This is all going in the wrong direction.  Sprinking S-EPT callbacks all over the
TDP MMU leaks *more* TDX details into the MMU, and for all intents and purposes
does nothing in terms of encapsulating MMU details in the MMU.  E.g. the TDX code
has sanity checks all over the place to ensure the "right" API is called.

The bajillion callbacks also make this code extremely difficult to follow and
review.  It requires knowing exactly which TDP MMU paths are used for what
operations, and what paths are (allegedly) unreachable for mirror roots.  Adding
hooks at specific points is also brittle, because an unexpected update/change is
more likely to go unnoticed, at least until the system explodes.

There are really only two novel paths: atomic versus non-atomic writes.  An atomic
set_spte() can fail, and also needs special handling so that the entire operation
is atomic from KVM's point of view.

There's another outlier, removal of a non-leaf S-EPT page, that I think is worth
keeping separate, because I don't see a sane way of containing the TDX-Module's
ordering requirements to the TDX code.  Specifically, the TDX-Module requires that
leaf S-EPT entries be removed before the parent page table can be removed, whereas
KVM prefers to prune the page table and _then_ reap its children.

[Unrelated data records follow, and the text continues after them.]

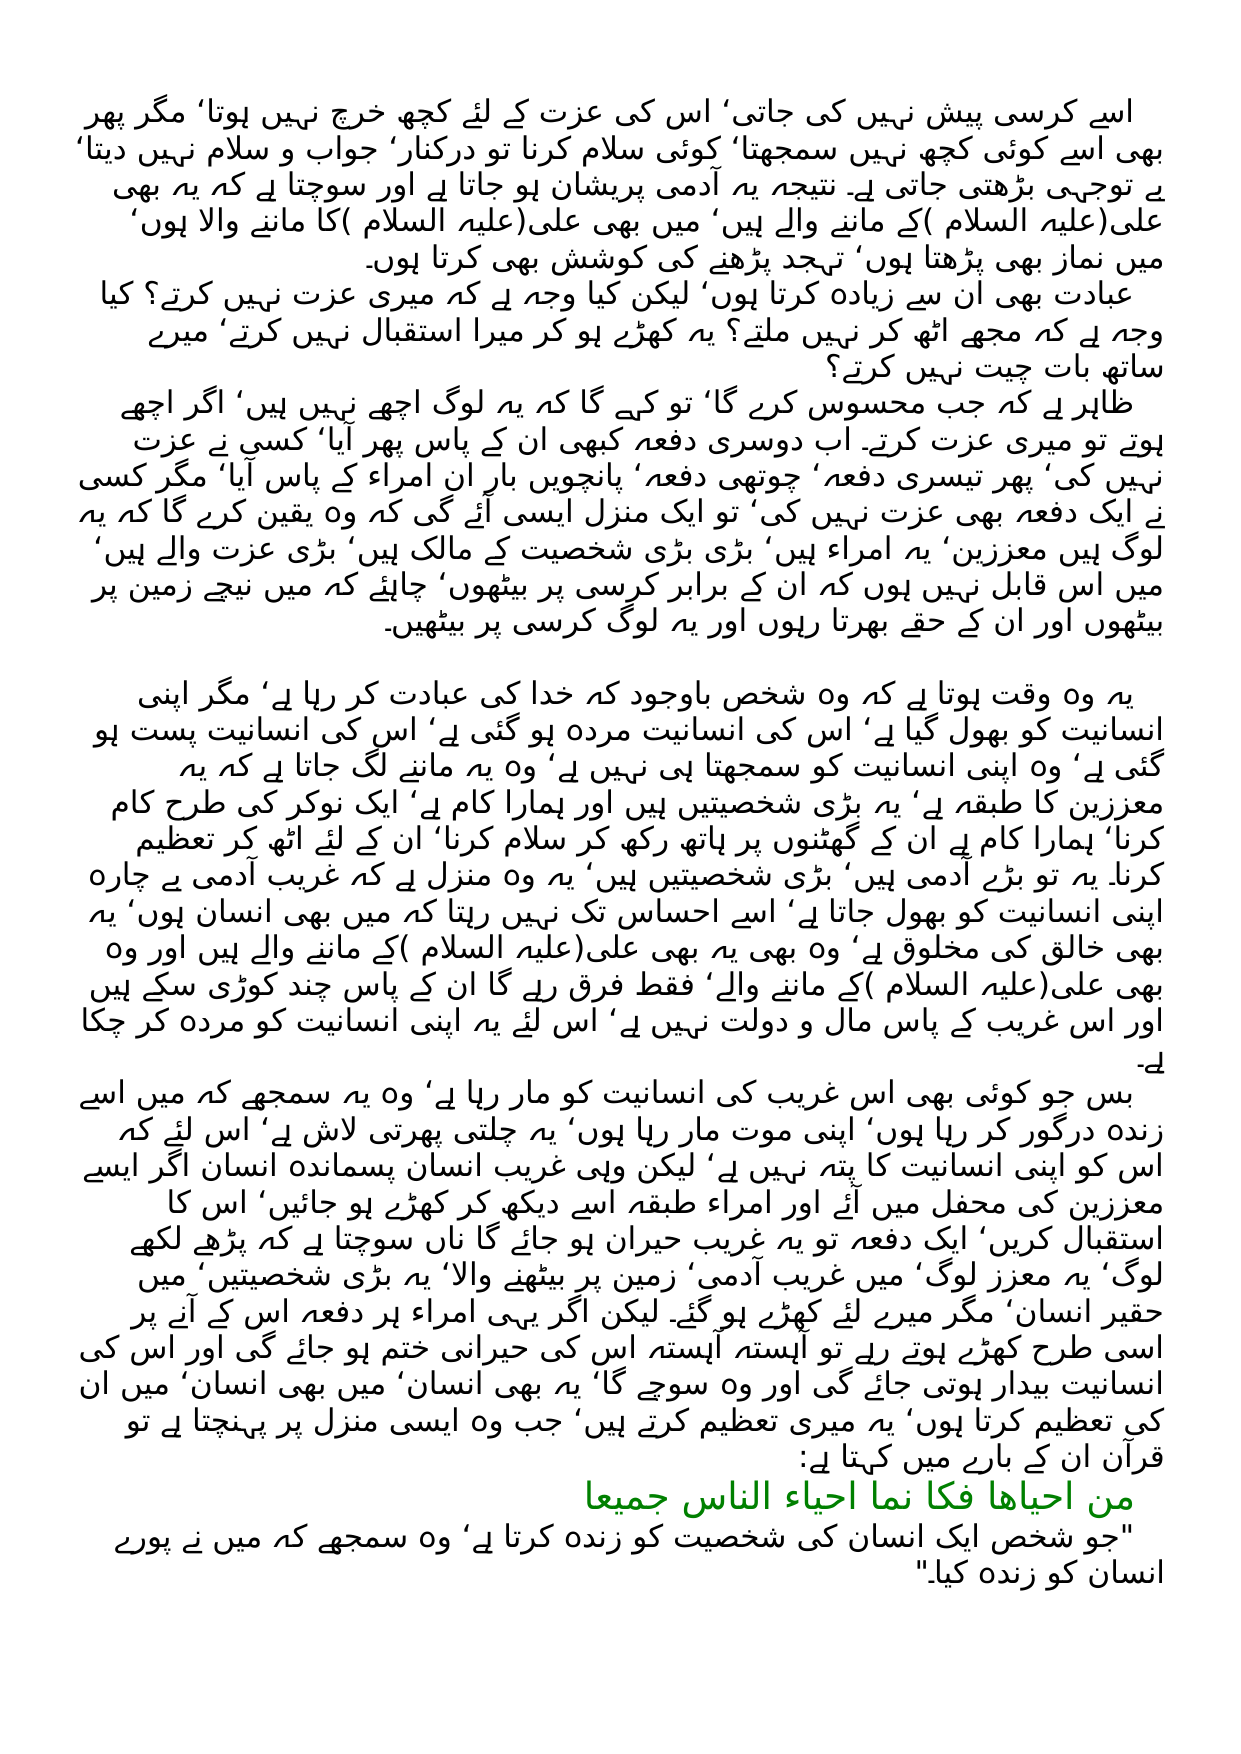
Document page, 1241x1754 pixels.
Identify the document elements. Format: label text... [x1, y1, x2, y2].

text عبادت بھی ان سے زیادہ کرتا ہوں‘ لیکن کیا وجہ ہے کہ میری عزت نہیں کرتے؟ کیا وجہ ہے کہ مجھے اٹھ کر نہیں ملتے؟ یہ کھڑے ہو کر میرا استقبال نہیں کرتے‘ میرے ساتھ بات چیت نہیں کرتے؟ [75, 276, 1165, 384]
text "جو شخص ایک انسان کی شخصیت کو زندہ کرتا ہے‘ وہ سمجھے کہ میں نے پورے انسان کو زندہ کیا۔" [75, 1518, 1165, 1591]
text بس جو کوئی بھی اس غریب کی انسانیت کو مار رہا ہے‘ وہ یہ سمجھے کہ میں اسے زندہ درگور کر رہا ہوں‘ اپنی موت مار رہا ہوں‘ یہ چلتی پھرتی لاش ہے‘ اس لئے کہ اس کو اپنی انسانیت کا پتہ نہیں ہے‘ لیکن وہی غریب انسان پسماندہ انسان اگر ایسے معززین کی محفل میں آئے اور امراء طبقہ اسے دیکھ کر کھڑے ہو جائیں‘ اس کا استقبال کریں‘ ایک دفعہ تو یہ غریب حیران ہو جائے گا ناں سوچتا ہے کہ پڑھے لکھے لوگ‘ یہ معزز لوگ‘ میں غریب آدمی‘ زمین پر بیٹھنے والا‘ یہ بڑی شخصیتیں‘ میں حقیر انسان‘ مگر میرے لئے کھڑے ہو گئے۔ لیکن اگر یہی امراء ہر دفعہ اس کے آنے پر اسی طرح کھڑے ہوتے رہے تو آہستہ آہستہ اس کی حیرانی ختم ہو جائے گی اور اس کی انسانیت بیدار ہوتی جائے گی اور وہ سوچے گا‘ یہ بھی انسان‘ میں بھی انسان‘ میں ان کی تعظیم کرتا ہوں‘ یہ میری تعظیم کرتے ہیں‘ جب وہ ایسی منزل پر پہنچتا ہے تو قرآن ان کے بارے میں کہتا ہے: [75, 1075, 1165, 1475]
text من احیاها فکا نما احیاء الناس جمیعا [75, 1475, 1165, 1518]
text اسے کرسی پیش نہیں کی جاتی‘ اس کی عزت کے لئے کچھ خرچ نہیں ہوتا‘ مگر پھر بھی اسے کوئی کچھ نہیں سمجھتا‘ کوئی سلام کرنا تو درکنار‘ جواب و سلام نہیں دیتا‘ بے توجہی بڑھتی جاتی ہے۔ نتیجہ یہ آدمی پریشان ہو جاتا ہے اور سوچتا ہے کہ یہ بھی علی(علیہ السلام )کے ماننے والے ہیں‘ میں بھی علی(علیہ السلام )کا ماننے والا ہوں‘ میں نماز بھی پڑھتا ہوں‘ تہجد پڑھنے کی کوشش بھی کرتا ہوں۔ [75, 94, 1165, 276]
text ظاہر ہے کہ جب محسوس کرے گا‘ تو کہے گا کہ یہ لوگ اچھے نہیں ہیں‘ اگر اچھے ہوتے تو میری عزت کرتے۔ اب دوسری دفعہ کبھی ان کے پاس پھر آیا‘ کسی نے عزت نہیں کی‘ پھر تیسری دفعہ‘ چوتھی دفعہ‘ پانچویں بار ان امراء کے پاس آیا‘ مگر کسی نے ایک دفعہ بھی عزت نہیں کی‘ تو ایک منزل ایسی آئے گی کہ وہ یقین کرے گا کہ یہ لوگ ہیں معززین‘ یہ امراء ہیں‘ بڑی بڑی شخصیت کے مالک ہیں‘ بڑی عزت والے ہیں‘ میں اس قابل نہیں ہوں کہ ان کے برابر کرسی پر بیٹھوں‘ چاہئے کہ میں نیچے زمین پر بیٹھوں اور ان کے حقے بھرتا رہوں اور یہ لوگ کرسی پر بیٹھیں۔ [75, 384, 1165, 675]
text یہ وہ وقت ہوتا ہے کہ وہ شخص باوجود کہ خدا کی عبادت کر رہا ہے‘ مگر اپنی انسانیت کو بھول گیا ہے‘ اس کی انسانیت مردہ ہو گئی ہے‘ اس کی انسانیت پست ہو گئی ہے‘ وہ اپنی انسانیت کو سمجھتا ہی نہیں ہے‘ وہ یہ ماننے لگ جاتا ہے کہ یہ معززین کا طبقہ ہے‘ یہ بڑی شخصیتیں ہیں اور ہمارا کام ہے‘ ایک نوکر کی طرح کام کرنا‘ ہمارا کام ہے ان کے گھٹنوں پر ہاتھ رکھ کر سلام کرنا‘ ان کے لئے اٹھ کر تعظیم کرنا۔ یہ تو بڑے آدمی ہیں‘ بڑی شخصیتیں ہیں‘ یہ وہ منزل ہے کہ غریب آدمی بے چارہ اپنی انسانیت کو بھول جاتا ہے‘ اسے احساس تک نہیں رہتا کہ میں بھی انسان ہوں‘ یہ بھی خالق کی مخلوق ہے‘ وہ بھی یہ بھی علی(علیہ السلام )کے ماننے والے ہیں اور وہ بھی علی(علیہ السلام )کے ماننے والے‘ فقط فرق رہے گا ان کے پاس چند کوڑی سکے ہیں اور اس غریب کے پاس مال و دولت نہیں ہے‘ اس لئے یہ اپنی انسانیت کو مردہ کر چکا ہے۔ [75, 675, 1165, 1075]
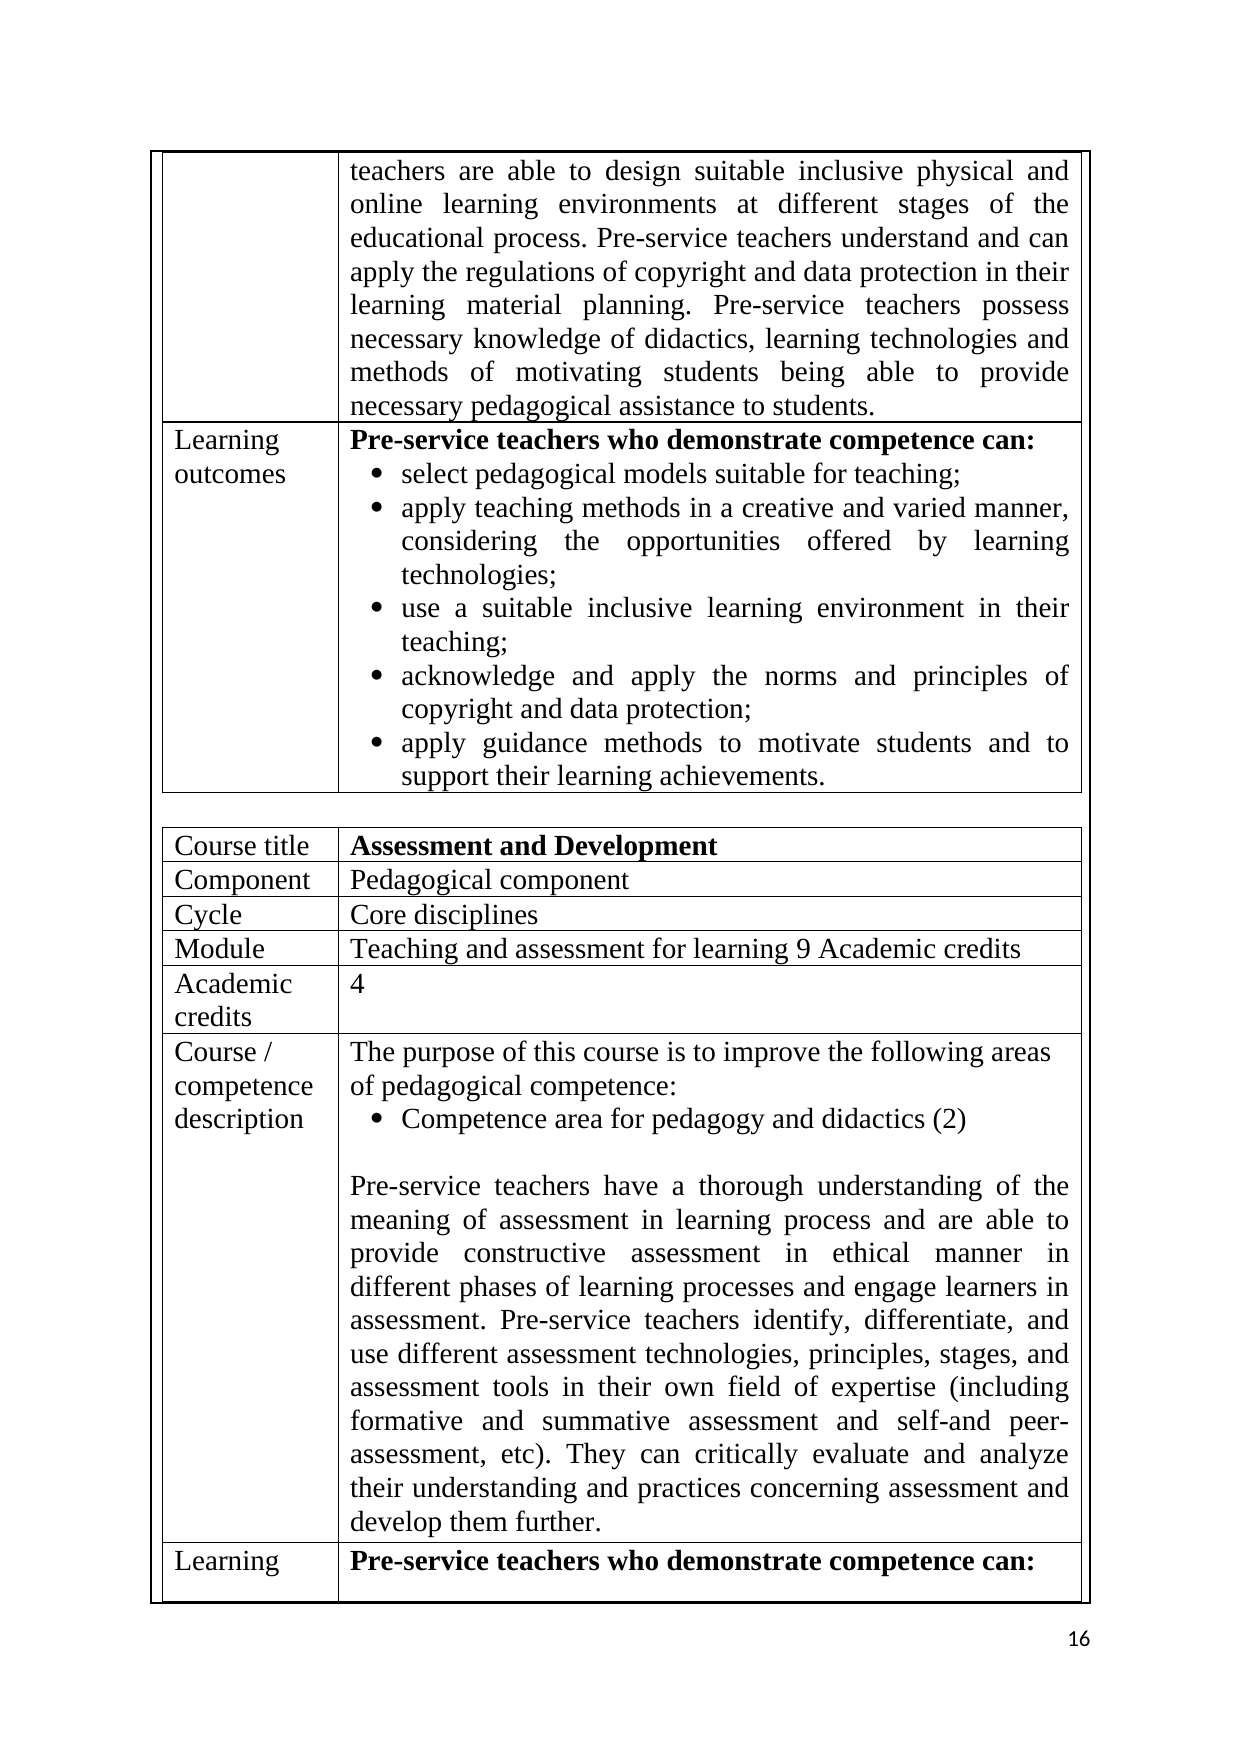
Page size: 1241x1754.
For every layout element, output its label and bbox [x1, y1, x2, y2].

table_cell [152, 152, 1089, 1602]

We _could_ funnel that case into the non-atomic update, but it would either require
propagating the non-leaf removal to TDX after the call_rcu():

	call_rcu(&sp->rcu_head, tdp_mmu_free_sp_rcu_callback);

which is all kinds of gross, or it would require moving the call_rcu() invocation,
which obviously bleeds TDX details into the TDP MMU.  So I think it's work keeping
a dedicated hook for that case, but literally everything else can funnel into a
single callback, invoked from two locations: handle_changed_spte() and
__tdp_mmu_set_spte_atomic().

Then the TDX code is (quite simply, IMO):

static int tdx_sept_set_private_spte(struct kvm *kvm, gfn_t gfn, u64 old_spte,
				     u64 new_spte, enum pg_level level)
{
	if (is_shadow_present_pte(old_spte) && is_shadow_present_pte(new_spte))
		return tdx_sept_split_private_spte(kvm, gfn, old_spte, new_spte, level);
	else if (is_shadow_present_pte(old_spte))
		return tdx_sept_remove_private_spte(kvm, gfn, old_spte, level);

	if (KVM_BUG_ON(!is_shadow_present_pte(new_spte), kvm))
		return -EIO;

	if (!is_last_spte(new_spte, level))
		return tdx_sept_link_private_spt(kvm, gfn, new_spte, level);

	return tdx_sept_map_leaf_spte(kvm, gfn, new_spte, level);
}